▶ **Entries provided**:
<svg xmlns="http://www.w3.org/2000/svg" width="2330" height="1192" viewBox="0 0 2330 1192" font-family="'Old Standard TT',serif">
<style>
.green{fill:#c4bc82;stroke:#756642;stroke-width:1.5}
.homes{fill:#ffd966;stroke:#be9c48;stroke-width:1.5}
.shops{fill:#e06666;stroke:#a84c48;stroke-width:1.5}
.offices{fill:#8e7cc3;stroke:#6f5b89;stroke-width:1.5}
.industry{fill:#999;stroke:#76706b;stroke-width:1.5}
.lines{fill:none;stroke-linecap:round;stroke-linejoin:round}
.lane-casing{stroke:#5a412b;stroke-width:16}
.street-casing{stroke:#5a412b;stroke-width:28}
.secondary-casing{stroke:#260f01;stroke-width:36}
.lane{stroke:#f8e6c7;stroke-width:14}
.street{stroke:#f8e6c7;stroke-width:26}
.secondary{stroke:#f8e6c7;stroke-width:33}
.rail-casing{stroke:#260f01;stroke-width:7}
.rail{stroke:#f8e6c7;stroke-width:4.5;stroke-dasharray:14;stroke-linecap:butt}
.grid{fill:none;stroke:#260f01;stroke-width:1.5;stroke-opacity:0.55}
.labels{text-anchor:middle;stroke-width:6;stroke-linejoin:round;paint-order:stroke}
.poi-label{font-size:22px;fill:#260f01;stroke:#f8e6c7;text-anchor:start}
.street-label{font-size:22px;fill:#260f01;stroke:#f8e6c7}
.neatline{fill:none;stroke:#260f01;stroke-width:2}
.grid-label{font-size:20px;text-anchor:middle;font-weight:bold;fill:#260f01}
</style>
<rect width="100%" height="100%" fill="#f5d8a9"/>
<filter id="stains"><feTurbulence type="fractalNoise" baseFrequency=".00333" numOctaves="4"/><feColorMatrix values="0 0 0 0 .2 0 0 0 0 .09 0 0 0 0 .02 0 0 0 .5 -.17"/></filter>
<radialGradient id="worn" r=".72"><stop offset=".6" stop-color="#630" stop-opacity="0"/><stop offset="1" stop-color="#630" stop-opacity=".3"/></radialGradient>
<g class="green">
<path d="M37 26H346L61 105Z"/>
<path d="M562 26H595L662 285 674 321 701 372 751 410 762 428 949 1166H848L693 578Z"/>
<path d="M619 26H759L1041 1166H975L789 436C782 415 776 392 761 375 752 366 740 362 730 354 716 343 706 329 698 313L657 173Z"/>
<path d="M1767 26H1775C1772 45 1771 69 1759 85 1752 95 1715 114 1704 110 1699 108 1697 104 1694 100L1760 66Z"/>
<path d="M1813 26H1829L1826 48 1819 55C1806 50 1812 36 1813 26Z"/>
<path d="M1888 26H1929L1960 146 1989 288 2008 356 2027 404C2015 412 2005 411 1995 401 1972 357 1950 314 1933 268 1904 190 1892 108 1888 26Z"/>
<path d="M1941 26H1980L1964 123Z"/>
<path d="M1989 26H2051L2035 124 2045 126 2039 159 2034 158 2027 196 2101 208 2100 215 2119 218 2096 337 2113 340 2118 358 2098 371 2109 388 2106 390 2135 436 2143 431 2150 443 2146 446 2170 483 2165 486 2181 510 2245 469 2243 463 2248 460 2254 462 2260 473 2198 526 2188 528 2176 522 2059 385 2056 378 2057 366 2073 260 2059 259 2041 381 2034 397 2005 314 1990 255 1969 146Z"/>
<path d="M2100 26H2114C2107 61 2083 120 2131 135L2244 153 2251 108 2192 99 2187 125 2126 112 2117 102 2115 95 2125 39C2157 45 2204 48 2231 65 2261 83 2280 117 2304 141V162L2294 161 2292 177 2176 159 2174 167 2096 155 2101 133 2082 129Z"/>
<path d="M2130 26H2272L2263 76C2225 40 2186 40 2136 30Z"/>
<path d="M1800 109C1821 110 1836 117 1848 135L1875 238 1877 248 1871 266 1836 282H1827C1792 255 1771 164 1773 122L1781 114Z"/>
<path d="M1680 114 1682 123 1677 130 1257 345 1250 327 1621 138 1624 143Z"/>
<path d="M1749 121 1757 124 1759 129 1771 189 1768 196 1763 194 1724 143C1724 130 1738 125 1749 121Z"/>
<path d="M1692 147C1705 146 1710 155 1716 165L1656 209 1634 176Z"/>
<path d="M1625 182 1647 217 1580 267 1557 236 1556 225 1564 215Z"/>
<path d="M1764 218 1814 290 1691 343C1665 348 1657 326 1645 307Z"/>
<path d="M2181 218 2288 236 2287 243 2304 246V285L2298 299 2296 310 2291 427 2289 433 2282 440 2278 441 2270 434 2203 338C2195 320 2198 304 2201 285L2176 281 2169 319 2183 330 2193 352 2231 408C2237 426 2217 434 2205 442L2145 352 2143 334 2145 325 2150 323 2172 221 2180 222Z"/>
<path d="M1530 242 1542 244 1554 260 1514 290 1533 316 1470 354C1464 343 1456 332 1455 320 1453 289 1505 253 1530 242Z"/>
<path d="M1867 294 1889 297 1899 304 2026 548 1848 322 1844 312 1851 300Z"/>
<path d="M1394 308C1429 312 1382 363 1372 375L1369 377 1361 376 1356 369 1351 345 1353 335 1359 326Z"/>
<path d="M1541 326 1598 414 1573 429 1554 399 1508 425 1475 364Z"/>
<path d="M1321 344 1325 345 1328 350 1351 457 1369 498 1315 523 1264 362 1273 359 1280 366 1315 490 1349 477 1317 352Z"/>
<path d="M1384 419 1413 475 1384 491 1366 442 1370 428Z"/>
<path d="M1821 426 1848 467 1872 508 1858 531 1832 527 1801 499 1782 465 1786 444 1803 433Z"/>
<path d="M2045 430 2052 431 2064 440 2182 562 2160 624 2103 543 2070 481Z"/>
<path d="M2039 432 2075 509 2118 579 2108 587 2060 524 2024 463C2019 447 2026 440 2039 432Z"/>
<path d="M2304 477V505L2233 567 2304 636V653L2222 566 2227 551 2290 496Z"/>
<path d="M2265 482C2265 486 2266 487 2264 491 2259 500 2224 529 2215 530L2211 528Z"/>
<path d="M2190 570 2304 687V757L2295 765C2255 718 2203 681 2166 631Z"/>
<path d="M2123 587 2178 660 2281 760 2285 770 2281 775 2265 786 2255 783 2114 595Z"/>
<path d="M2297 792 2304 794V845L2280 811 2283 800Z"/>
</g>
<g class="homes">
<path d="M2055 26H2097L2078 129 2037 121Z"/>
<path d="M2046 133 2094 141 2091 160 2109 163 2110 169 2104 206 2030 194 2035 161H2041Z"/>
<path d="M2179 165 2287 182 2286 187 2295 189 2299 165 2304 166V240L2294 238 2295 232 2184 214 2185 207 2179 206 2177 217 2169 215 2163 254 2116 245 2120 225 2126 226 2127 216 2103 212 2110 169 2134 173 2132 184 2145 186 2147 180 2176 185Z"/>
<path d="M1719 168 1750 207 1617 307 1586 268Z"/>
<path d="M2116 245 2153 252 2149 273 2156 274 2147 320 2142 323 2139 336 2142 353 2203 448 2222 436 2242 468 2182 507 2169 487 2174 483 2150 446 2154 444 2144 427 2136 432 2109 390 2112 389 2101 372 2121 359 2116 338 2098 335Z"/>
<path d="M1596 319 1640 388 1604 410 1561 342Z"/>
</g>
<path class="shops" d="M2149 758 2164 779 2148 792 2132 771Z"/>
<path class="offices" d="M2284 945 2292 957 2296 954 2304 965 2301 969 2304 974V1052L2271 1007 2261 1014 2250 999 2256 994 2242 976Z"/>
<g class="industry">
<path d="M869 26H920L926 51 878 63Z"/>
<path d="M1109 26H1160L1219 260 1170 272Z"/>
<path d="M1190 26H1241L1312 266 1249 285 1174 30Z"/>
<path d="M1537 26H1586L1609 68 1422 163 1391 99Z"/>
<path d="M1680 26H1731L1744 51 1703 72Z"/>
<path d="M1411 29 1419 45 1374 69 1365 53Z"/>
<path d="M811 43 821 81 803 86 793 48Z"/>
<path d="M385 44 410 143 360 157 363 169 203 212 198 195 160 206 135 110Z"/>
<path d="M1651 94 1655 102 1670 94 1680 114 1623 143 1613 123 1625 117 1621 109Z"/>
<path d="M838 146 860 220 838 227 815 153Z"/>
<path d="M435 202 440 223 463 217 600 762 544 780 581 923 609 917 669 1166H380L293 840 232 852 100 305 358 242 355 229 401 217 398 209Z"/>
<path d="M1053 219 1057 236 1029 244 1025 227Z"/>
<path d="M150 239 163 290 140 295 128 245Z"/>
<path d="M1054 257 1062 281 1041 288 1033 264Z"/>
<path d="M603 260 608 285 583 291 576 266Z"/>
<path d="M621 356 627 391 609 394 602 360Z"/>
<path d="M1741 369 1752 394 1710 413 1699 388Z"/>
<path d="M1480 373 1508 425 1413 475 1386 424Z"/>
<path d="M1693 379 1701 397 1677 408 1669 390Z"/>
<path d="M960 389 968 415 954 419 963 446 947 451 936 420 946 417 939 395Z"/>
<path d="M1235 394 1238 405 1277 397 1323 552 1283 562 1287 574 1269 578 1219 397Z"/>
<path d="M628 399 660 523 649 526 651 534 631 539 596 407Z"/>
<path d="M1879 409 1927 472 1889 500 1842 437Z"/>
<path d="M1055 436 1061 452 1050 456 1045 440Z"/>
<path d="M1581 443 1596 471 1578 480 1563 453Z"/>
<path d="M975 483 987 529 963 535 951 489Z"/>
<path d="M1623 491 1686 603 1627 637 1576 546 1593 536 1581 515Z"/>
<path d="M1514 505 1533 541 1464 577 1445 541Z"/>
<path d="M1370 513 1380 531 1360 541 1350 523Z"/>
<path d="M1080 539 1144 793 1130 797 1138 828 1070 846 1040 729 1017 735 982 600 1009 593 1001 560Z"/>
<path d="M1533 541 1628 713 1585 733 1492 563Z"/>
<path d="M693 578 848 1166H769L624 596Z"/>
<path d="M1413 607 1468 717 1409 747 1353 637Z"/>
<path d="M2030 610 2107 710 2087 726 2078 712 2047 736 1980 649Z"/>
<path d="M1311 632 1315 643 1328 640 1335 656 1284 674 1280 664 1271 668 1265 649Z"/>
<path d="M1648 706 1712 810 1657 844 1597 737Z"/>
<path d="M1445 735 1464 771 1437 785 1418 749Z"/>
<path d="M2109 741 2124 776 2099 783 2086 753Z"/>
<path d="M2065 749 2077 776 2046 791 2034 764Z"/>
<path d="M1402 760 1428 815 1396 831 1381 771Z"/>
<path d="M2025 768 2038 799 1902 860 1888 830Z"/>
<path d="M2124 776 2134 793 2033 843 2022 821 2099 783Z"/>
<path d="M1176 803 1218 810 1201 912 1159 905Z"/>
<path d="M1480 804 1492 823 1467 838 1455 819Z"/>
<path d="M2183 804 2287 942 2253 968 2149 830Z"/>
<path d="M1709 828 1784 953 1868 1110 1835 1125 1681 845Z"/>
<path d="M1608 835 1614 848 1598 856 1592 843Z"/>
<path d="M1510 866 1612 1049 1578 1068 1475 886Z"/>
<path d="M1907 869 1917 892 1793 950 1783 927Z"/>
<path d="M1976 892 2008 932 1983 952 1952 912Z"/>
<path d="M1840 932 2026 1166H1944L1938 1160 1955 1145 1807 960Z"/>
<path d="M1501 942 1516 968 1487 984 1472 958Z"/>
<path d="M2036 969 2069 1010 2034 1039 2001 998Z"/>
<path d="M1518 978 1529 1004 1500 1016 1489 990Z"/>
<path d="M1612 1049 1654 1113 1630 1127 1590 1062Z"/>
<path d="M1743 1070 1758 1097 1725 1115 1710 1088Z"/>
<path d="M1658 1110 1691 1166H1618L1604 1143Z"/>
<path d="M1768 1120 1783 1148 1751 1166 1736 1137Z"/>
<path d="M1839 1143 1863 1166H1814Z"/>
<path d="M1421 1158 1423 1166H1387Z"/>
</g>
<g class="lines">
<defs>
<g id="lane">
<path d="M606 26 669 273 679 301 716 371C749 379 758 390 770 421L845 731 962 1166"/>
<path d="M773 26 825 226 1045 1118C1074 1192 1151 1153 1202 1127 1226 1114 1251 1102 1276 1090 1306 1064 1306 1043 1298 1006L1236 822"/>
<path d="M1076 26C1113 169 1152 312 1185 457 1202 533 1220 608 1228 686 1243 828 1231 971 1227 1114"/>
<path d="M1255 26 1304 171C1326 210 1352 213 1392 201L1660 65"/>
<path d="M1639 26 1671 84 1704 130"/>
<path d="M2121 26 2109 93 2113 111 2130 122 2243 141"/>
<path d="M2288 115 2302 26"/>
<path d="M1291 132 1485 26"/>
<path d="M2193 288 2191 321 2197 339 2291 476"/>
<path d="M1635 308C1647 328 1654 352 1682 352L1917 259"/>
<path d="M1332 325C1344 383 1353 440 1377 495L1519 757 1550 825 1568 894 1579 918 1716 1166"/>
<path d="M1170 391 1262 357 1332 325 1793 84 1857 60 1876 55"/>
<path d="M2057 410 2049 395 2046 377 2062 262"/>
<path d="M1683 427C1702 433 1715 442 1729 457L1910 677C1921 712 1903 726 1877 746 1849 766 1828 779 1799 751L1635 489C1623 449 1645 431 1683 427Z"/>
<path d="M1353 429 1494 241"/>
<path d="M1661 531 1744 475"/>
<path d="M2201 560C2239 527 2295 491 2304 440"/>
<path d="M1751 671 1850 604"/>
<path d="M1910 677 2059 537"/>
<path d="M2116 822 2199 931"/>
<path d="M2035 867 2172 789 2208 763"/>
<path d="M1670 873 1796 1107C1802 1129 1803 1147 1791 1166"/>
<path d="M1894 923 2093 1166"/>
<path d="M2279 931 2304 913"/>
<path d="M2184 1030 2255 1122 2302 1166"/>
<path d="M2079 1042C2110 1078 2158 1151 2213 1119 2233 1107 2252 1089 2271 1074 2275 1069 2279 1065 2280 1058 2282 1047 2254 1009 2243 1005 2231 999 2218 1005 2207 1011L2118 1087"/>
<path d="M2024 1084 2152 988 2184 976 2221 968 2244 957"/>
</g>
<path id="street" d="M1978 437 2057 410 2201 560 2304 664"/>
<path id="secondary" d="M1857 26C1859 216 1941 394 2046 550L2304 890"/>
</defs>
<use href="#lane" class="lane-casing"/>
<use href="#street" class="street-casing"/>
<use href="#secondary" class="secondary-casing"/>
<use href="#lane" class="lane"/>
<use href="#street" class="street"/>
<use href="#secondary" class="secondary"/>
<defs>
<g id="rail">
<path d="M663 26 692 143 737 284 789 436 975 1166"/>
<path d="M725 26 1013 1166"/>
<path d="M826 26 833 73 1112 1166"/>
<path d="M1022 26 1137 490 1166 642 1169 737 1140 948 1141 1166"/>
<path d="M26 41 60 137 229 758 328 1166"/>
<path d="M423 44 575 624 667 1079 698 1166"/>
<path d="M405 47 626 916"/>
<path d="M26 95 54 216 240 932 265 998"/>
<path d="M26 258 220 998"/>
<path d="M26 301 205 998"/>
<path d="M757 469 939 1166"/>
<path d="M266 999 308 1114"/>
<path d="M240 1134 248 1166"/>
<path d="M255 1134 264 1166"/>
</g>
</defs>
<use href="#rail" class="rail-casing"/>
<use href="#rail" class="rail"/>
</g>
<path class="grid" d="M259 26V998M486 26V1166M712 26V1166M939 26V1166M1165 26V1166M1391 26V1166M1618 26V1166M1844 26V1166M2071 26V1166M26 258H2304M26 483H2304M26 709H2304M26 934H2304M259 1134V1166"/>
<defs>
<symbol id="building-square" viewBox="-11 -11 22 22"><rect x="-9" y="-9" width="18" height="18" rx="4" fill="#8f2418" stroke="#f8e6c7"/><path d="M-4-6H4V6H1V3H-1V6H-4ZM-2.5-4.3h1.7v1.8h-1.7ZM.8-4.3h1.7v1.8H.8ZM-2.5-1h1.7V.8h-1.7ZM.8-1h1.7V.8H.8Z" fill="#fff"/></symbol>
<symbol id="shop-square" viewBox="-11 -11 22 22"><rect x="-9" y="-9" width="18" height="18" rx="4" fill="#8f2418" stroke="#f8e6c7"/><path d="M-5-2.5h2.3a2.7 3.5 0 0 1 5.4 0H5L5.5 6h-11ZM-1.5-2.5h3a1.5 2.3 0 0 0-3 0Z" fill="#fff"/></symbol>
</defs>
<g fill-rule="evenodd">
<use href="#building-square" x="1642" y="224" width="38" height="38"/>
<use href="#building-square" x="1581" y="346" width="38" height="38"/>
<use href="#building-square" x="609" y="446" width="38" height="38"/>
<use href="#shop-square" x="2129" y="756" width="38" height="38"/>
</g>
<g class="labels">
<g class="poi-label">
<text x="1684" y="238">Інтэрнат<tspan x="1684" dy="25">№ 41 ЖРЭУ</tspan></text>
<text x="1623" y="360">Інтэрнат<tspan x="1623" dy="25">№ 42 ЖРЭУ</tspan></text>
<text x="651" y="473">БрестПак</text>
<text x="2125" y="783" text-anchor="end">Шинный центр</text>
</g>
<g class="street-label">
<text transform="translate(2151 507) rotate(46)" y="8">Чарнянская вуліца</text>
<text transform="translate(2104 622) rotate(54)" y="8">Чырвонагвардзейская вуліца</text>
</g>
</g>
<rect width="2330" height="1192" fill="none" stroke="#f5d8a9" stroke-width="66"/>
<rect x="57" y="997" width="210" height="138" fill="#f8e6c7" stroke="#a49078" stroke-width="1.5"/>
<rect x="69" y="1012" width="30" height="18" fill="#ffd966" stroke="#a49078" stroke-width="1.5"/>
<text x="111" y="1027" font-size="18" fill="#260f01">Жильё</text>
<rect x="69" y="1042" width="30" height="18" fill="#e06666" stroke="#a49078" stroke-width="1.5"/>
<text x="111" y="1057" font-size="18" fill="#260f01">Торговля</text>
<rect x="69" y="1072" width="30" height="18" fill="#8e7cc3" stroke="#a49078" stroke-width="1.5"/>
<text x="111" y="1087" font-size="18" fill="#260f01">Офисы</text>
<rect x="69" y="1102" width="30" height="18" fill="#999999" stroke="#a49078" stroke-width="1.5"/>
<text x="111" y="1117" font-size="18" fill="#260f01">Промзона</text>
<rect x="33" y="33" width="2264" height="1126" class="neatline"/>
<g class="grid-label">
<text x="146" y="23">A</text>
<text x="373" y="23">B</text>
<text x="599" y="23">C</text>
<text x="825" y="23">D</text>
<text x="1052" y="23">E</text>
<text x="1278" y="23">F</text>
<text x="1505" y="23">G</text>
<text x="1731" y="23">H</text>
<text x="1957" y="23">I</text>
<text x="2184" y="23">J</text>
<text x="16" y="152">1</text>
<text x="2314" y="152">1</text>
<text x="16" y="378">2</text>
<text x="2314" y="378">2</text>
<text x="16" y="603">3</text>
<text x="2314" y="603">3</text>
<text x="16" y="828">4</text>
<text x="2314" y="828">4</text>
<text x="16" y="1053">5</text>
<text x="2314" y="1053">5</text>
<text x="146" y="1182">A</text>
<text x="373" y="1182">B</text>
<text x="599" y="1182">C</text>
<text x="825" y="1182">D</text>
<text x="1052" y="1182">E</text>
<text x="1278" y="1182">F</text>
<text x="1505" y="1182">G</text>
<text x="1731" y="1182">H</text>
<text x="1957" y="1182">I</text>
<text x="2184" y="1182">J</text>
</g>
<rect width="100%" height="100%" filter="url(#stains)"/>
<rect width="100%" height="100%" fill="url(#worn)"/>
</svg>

▶ **Try it**: State the number of lines in the material above that hold the word "opacity", adding nothing else.

▶ **Written solution**: 2